**EXCERPT TO READ**
....

Noosa environmental artist calls for help

Noosa Heads environmental artist and sculptor Angela van Boxtel is asking the Noosa community to help contribute to the making of her next sculpture.

Her new sculpture, which can float on the water and will be made entirely from plastic bottle caps, has been selected for Noosa’s Floating Land.

The ‘Singled Out’ creator is a prolific Dutch-Australian based artist and has made Noosa her home since July 2020.

She is hoping to continue her environmental educational work in an exciting new geographical area.

Her original and colourful art pieces always made from waste materials have been integral to pushing environmental topics about waste to the forefront in the Australian landscape.

The artist is famous for her plastic shopping bag bikinis made entirely from just that – plastic shopping bags – using only a crochet hook and scissors.

She is proud to have her first Teeny Greeny Plastic Bag Bikini acquired by the Manly Art Gallery and Museum for its historical museum collection of Fashion within Australia landscape since the start of the century.

Art is a great vehicle to talk about environmental issues and for most people it often is a first connection with the issue in a more conversational, non judgemental and threatening way.

The artist says her success was remarkable knowing she has no formal training in the arts.

“I have a Bachelor’s Degree in Media and Communications,” Angela said.

“Furthermore, my art is made entirely of rubbish. I just made it all up which is actually quite funny.”

Her work started when a group that cleaned up beaches regularly in Sydney’s Northern Beaches got her involved in cleaning up (10 years ago) and told her ‘We have to do something’.

....

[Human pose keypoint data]
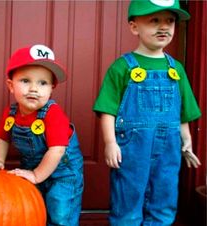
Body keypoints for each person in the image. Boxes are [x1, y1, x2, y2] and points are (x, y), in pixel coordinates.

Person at [93, 0, 201, 225]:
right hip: (132, 148)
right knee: (128, 196)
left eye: (170, 21)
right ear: (134, 27)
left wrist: (187, 140)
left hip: (169, 149)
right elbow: (107, 110)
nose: (164, 27)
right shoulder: (122, 67)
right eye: (154, 20)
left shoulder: (176, 69)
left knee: (164, 195)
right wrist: (110, 142)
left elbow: (183, 111)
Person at [0, 44, 83, 226]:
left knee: (60, 212)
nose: (34, 88)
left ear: (51, 89)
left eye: (42, 83)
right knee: (35, 209)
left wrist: (36, 175)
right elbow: (2, 138)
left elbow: (57, 150)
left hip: (63, 173)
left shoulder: (53, 114)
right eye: (25, 81)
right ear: (11, 85)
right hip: (33, 167)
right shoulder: (11, 113)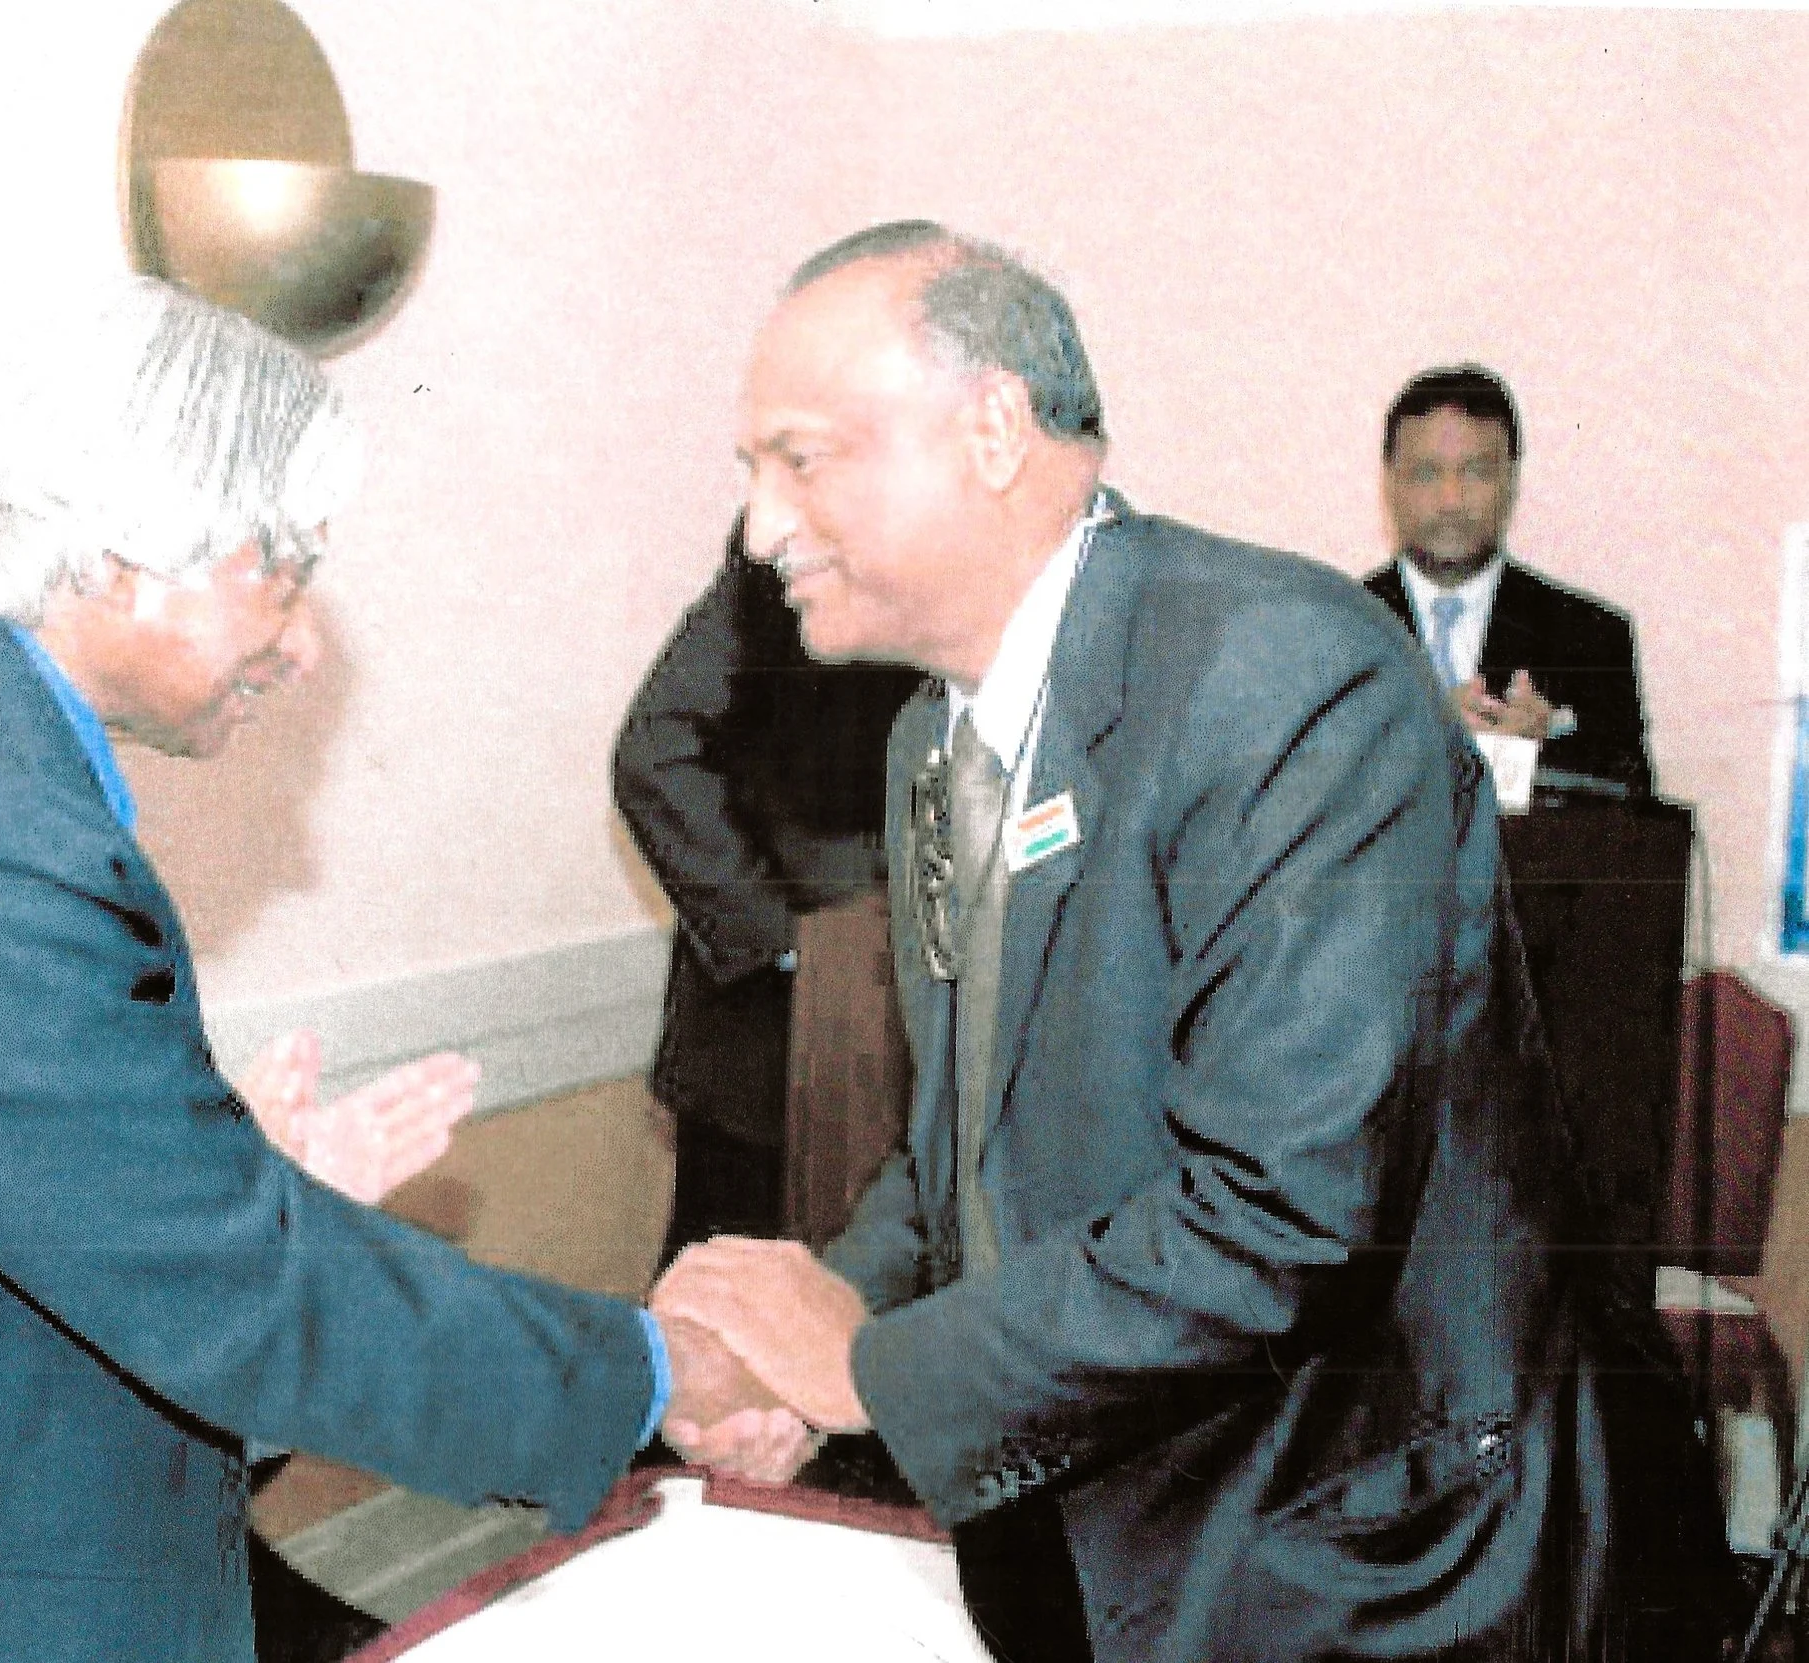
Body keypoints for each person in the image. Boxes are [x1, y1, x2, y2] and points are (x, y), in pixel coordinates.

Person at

....

**WORK TASK 1**
According to the article about the Noosa environmental artist, what material will her new floating sculpture be made from entirely?
**WORK TASK 2**
Print the stretch of the article about the Noosa environmental artist from "The artist says" through "to do something’.".

**OUTPUT 1**
Plastic bottle caps.

**OUTPUT 2**
The artist says her success was remarkable knowing she has no formal training in the arts.

“I have a Bachelor’s Degree in Media and Communications,” Angela said.

“Furthermore, my art is made entirely of rubbish. I just made it all up which is actually quite funny.”

Her work started when a group that cleaned up beaches regularly in Sydney’s Northern Beaches got her involved in cleaning up (10 years ago) and told her ‘We have to do something’.